▶ What the task requires: Convert the items below into a numbered list with one text line per number. Omit the blank lines and the pictures.

▶ Available data:
□ □ □

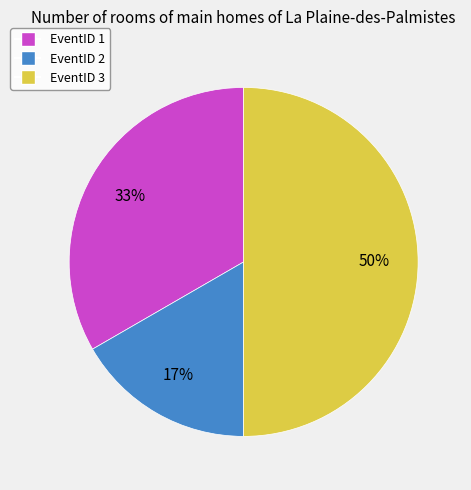

To the nearest percent, what is the difference between the largest and smallest slice percentages?

33%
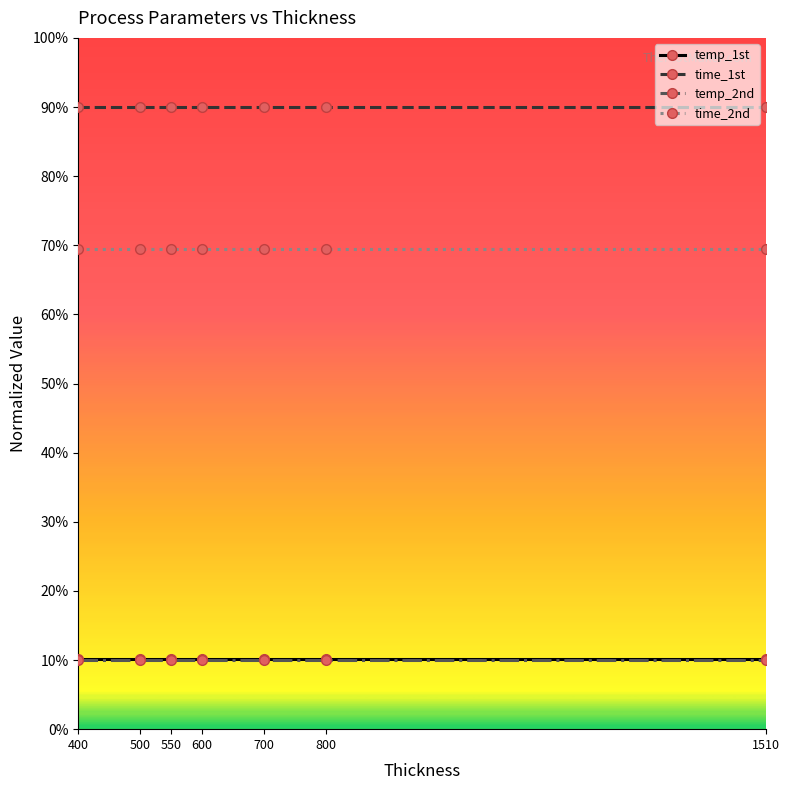

True or false: time_1st and time_2nd intersect in this chart.

False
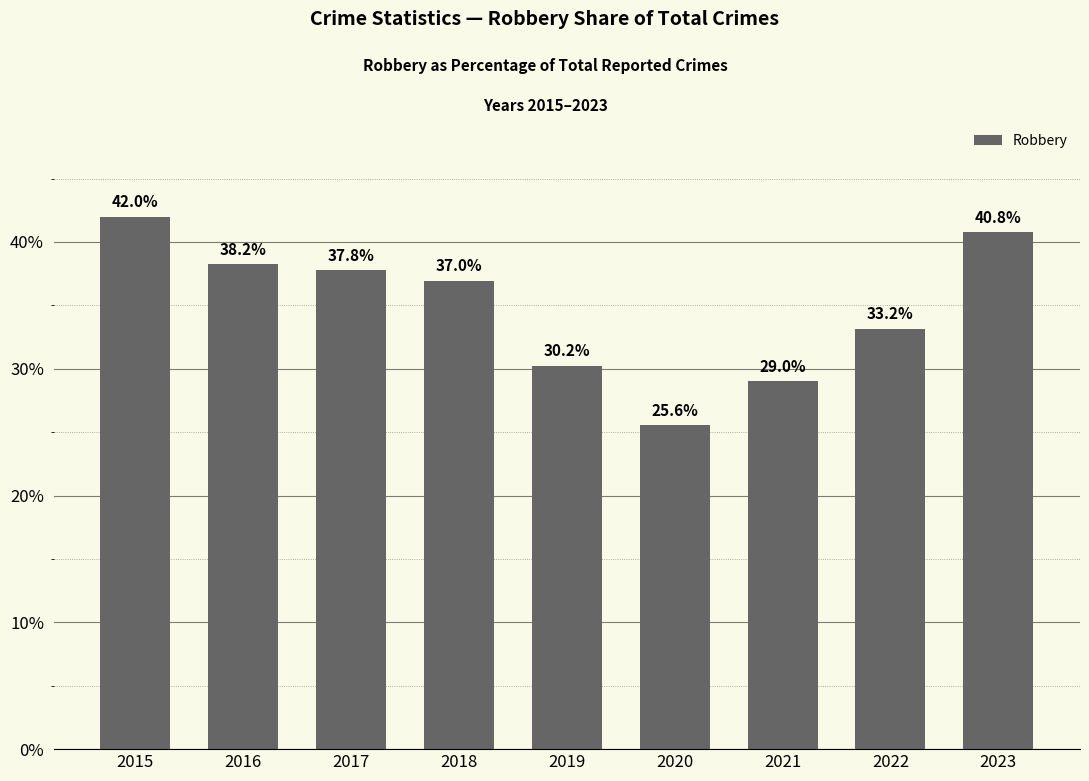

What is the difference between the maximum and minimum values?

16.4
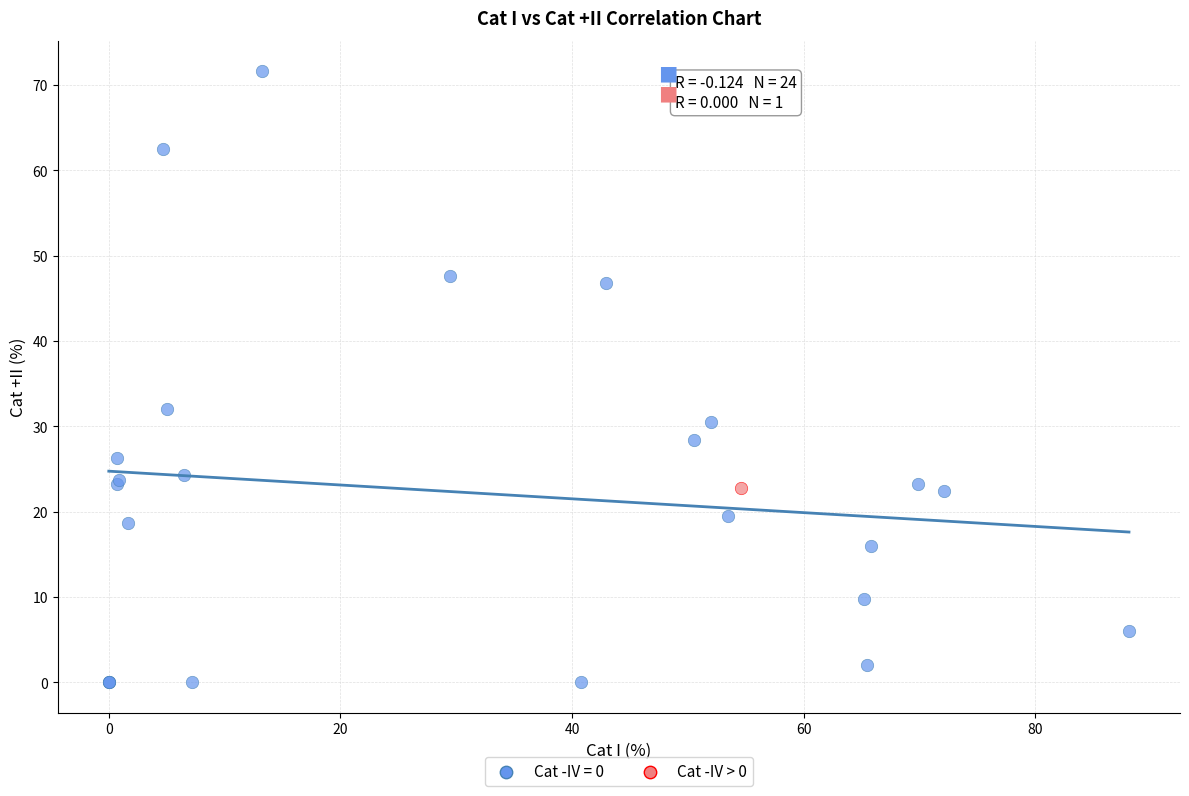

Which series contains the lowest Y value?

Cat -IV = 0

□ □ □

▶ Solved problem:
1. To the nearest percent, what is the difference between the largest and smallest slice percentages?
2. 33%
3. True or false: time_1st and time_2nd intersect in this chart.
4. False
5. What is the difference between the maximum and minimum values?
6. 16.4
7. Which series contains the lowest Y value?
8. Cat -IV = 0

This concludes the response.